TASK STATEMENT: Using the records below, transcribe word for word the stretch from the line that contains "Sparebøsser og figurer" through the line that contains "os pilį rasite", both end lines included, and nothing else.

INPUT DATA:
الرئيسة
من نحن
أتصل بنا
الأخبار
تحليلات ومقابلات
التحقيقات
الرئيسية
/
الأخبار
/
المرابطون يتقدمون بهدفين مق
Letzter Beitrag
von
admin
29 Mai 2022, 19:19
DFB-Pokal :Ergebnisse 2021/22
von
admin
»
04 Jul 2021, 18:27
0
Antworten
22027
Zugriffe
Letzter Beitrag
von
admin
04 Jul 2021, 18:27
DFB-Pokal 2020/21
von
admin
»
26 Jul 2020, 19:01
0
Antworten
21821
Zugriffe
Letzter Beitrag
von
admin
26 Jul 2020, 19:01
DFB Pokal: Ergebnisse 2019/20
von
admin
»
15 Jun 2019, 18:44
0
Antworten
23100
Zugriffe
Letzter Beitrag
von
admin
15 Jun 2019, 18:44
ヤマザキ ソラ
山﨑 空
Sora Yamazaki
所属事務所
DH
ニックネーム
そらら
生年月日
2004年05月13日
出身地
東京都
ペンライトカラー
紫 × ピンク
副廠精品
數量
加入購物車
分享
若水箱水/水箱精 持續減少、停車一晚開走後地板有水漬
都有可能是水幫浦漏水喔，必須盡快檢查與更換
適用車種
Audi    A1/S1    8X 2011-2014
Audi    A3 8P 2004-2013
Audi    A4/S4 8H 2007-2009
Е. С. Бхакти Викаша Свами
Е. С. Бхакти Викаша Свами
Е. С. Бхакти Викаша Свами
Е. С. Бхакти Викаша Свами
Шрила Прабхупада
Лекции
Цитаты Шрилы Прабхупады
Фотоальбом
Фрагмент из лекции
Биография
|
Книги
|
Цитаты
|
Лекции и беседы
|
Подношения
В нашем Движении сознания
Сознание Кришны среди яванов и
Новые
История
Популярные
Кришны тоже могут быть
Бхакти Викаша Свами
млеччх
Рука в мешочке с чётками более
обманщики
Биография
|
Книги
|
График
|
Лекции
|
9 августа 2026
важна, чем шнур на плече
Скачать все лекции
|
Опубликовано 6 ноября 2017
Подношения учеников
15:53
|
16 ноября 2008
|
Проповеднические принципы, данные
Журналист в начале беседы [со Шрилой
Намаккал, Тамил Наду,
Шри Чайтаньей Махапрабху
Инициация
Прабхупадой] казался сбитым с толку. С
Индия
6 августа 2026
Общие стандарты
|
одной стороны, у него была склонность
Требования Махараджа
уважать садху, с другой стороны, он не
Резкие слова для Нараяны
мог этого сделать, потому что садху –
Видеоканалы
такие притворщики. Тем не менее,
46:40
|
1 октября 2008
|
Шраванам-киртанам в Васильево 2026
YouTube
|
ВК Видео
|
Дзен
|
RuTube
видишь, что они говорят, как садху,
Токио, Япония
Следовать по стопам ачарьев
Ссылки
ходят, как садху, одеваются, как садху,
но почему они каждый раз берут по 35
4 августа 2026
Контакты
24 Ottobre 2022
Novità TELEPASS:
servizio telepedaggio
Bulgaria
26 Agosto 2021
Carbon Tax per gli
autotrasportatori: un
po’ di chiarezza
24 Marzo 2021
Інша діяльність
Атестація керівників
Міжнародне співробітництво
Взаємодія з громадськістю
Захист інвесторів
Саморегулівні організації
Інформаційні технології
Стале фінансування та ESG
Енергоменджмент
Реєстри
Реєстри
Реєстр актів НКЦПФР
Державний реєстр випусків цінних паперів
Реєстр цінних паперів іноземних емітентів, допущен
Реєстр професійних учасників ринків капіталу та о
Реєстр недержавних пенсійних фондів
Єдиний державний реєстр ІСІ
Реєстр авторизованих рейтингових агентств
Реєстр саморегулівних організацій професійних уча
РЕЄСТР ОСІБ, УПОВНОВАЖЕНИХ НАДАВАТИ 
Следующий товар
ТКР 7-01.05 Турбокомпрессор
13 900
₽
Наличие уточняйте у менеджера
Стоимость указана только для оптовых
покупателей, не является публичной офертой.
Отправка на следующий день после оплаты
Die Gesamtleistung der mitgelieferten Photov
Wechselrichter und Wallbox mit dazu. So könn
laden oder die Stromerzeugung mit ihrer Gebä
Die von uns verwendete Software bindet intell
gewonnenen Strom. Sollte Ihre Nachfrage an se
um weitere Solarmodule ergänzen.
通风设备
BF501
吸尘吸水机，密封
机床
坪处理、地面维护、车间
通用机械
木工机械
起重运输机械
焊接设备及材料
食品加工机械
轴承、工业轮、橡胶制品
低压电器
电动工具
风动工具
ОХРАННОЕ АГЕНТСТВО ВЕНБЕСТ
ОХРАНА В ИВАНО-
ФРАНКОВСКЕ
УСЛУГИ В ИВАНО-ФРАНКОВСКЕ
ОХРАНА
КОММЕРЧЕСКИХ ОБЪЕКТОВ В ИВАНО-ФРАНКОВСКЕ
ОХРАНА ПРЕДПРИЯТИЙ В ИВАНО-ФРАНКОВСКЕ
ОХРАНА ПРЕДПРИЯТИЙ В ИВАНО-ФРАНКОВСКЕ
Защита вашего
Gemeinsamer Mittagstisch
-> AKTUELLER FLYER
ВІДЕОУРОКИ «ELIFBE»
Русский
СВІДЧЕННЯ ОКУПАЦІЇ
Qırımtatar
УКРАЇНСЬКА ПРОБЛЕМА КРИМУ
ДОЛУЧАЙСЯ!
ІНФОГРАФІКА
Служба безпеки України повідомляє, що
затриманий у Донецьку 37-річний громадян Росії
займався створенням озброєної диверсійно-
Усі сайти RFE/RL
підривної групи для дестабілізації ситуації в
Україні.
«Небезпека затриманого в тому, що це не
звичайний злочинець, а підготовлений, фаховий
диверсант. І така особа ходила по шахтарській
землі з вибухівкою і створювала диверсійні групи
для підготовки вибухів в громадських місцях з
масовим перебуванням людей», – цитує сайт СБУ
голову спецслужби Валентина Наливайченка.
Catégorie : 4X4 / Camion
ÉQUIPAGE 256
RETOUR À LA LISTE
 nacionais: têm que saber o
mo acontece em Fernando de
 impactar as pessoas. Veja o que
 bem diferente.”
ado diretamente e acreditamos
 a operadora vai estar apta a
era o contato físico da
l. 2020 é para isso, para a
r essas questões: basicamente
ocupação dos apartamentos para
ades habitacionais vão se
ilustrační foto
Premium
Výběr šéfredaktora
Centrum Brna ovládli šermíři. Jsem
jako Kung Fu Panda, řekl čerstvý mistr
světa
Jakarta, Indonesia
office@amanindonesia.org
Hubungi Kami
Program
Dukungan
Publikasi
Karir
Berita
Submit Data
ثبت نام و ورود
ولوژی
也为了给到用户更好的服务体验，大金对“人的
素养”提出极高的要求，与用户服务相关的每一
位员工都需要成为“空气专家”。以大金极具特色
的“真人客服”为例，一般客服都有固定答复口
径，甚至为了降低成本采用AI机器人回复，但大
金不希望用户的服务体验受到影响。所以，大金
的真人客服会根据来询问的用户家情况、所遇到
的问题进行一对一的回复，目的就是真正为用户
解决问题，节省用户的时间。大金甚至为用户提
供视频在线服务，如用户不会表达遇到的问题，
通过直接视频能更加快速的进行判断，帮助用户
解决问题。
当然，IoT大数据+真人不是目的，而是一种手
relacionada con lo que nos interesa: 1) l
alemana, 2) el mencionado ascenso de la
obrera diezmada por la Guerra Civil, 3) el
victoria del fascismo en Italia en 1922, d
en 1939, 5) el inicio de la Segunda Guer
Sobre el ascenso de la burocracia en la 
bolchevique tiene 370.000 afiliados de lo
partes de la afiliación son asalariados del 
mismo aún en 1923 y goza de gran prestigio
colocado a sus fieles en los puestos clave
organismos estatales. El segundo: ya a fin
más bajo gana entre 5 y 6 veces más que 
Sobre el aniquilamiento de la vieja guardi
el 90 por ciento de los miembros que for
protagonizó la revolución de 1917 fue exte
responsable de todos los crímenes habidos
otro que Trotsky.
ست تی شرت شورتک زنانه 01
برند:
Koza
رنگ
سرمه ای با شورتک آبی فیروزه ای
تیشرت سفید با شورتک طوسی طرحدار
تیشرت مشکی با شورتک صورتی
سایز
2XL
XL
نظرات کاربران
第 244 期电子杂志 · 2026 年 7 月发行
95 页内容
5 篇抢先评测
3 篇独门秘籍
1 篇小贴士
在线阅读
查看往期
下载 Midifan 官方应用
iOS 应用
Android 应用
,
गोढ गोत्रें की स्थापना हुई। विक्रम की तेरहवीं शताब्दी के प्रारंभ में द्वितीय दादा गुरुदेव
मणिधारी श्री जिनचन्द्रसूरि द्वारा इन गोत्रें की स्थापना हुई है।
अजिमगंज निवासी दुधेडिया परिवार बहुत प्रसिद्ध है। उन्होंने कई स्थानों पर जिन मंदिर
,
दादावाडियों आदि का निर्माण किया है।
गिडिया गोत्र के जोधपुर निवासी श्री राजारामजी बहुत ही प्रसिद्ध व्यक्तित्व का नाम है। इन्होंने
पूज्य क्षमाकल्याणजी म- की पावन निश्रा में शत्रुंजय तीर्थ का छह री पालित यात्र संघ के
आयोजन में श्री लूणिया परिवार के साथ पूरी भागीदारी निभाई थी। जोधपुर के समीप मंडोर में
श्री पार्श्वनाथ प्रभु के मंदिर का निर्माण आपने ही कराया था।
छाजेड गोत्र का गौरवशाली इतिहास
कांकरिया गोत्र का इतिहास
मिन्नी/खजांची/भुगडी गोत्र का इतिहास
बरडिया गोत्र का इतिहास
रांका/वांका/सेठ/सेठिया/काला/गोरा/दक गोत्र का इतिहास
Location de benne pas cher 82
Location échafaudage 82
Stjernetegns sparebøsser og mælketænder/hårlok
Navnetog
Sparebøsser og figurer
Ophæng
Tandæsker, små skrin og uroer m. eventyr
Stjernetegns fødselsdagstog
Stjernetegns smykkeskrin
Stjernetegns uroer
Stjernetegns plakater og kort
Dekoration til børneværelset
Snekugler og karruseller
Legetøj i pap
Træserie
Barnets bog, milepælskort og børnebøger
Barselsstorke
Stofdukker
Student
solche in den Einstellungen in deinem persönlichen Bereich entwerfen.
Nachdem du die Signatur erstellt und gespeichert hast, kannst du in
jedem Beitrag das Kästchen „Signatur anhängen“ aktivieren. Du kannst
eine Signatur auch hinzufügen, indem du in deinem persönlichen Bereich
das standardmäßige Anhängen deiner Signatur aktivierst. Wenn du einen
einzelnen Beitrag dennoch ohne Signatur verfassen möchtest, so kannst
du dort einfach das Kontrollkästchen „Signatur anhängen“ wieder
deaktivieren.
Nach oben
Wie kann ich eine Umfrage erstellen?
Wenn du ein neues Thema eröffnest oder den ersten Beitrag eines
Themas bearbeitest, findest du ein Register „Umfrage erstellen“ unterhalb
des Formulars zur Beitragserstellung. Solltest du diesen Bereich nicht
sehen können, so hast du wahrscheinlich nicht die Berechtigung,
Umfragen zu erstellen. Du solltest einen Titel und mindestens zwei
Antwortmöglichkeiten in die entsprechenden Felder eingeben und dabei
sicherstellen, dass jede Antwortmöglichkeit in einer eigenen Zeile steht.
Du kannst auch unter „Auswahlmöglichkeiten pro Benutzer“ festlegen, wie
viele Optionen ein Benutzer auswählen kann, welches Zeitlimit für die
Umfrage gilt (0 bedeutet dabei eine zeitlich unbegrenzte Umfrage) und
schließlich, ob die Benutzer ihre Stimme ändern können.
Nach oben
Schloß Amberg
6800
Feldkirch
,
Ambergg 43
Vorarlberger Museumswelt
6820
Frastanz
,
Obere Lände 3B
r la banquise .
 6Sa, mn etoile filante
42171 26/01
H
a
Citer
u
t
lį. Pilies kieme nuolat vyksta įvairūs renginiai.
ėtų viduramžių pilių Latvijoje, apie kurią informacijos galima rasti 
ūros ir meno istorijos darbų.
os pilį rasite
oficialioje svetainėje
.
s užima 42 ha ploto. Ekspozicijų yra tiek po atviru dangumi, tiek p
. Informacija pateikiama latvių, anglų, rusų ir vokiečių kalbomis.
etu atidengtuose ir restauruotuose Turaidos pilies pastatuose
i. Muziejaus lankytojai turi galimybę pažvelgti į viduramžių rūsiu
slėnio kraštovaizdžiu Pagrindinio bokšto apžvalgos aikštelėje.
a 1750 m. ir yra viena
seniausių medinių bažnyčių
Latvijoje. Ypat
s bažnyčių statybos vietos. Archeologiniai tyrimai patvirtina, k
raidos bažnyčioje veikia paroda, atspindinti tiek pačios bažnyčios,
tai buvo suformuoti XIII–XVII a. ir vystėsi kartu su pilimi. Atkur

RESULT BELOW:
Sparebøsser og figurer
Ophæng
Tandæsker, små skrin og uroer m. eventyr
Stjernetegns fødselsdagstog
Stjernetegns smykkeskrin
Stjernetegns uroer
Stjernetegns plakater og kort
Dekoration til børneværelset
Snekugler og karruseller
Legetøj i pap
Træserie
Barnets bog, milepælskort og børnebøger
Barselsstorke
Stofdukker
Student
solche in den Einstellungen in deinem persönlichen Bereich entwerfen.
Nachdem du die Signatur erstellt und gespeichert hast, kannst du in
jedem Beitrag das Kästchen „Signatur anhängen“ aktivieren. Du kannst
eine Signatur auch hinzufügen, indem du in deinem persönlichen Bereich
das standardmäßige Anhängen deiner Signatur aktivierst. Wenn du einen
einzelnen Beitrag dennoch ohne Signatur verfassen möchtest, so kannst
du dort einfach das Kontrollkästchen „Signatur anhängen“ wieder
deaktivieren.
Nach oben
Wie kann ich eine Umfrage erstellen?
Wenn du ein neues Thema eröffnest oder den ersten Beitrag eines
Themas bearbeitest, findest du ein Register „Umfrage erstellen“ unterhalb
des Formulars zur Beitragserstellung. Solltest du diesen Bereich nicht
sehen können, so hast du wahrscheinlich nicht die Berechtigung,
Umfragen zu erstellen. Du solltest einen Titel und mindestens zwei
Antwortmöglichkeiten in die entsprechenden Felder eingeben und dabei
sicherstellen, dass jede Antwortmöglichkeit in einer eigenen Zeile steht.
Du kannst auch unter „Auswahlmöglichkeiten pro Benutzer“ festlegen, wie
viele Optionen ein Benutzer auswählen kann, welches Zeitlimit für die
Umfrage gilt (0 bedeutet dabei eine zeitlich unbegrenzte Umfrage) und
schließlich, ob die Benutzer ihre Stimme ändern können.
Nach oben
Schloß Amberg
6800
Feldkirch
,
Ambergg 43
Vorarlberger Museumswelt
6820
Frastanz
,
Obere Lände 3B
r la banquise .
 6Sa, mn etoile filante
42171 26/01
H
a
Citer
u
t
lį. Pilies kieme nuolat vyksta įvairūs renginiai.
ėtų viduramžių pilių Latvijoje, apie kurią informacijos galima rasti 
ūros ir meno istorijos darbų.
os pilį rasite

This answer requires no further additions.